BEGIN TASK MATERIAL

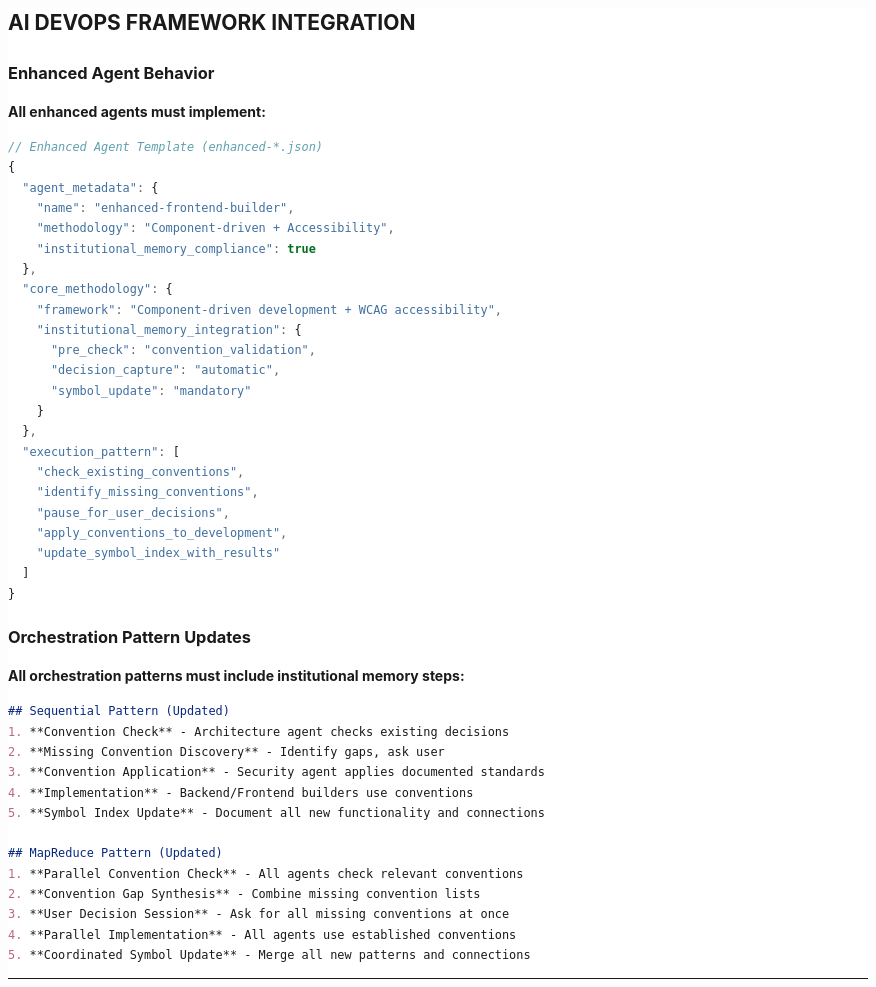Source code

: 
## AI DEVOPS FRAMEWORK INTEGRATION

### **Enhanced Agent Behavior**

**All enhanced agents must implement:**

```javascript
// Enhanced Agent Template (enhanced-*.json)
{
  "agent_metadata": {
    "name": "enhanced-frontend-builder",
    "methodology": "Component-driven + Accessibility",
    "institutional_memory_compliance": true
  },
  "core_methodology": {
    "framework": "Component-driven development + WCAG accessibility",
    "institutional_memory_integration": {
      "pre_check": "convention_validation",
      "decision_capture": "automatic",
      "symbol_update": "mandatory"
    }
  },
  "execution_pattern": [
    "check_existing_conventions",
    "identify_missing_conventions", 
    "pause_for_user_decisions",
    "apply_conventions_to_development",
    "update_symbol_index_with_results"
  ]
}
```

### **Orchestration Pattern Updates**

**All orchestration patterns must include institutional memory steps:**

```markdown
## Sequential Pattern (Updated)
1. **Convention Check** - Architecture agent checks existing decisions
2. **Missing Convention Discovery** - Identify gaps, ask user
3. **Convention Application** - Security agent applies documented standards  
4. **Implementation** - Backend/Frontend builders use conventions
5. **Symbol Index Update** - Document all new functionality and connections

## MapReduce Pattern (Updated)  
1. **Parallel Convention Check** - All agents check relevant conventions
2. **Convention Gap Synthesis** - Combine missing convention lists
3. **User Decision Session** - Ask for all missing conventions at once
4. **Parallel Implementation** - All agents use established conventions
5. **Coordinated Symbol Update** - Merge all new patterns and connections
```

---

END TASK MATERIAL

**THE TASK**
Within the listing above, find every line containing the string "agents" and return it.

**SOLUTION FOR THIS TASK**
**All enhanced agents must implement:**
1. **Parallel Convention Check** - All agents check relevant conventions
4. **Parallel Implementation** - All agents use established conventions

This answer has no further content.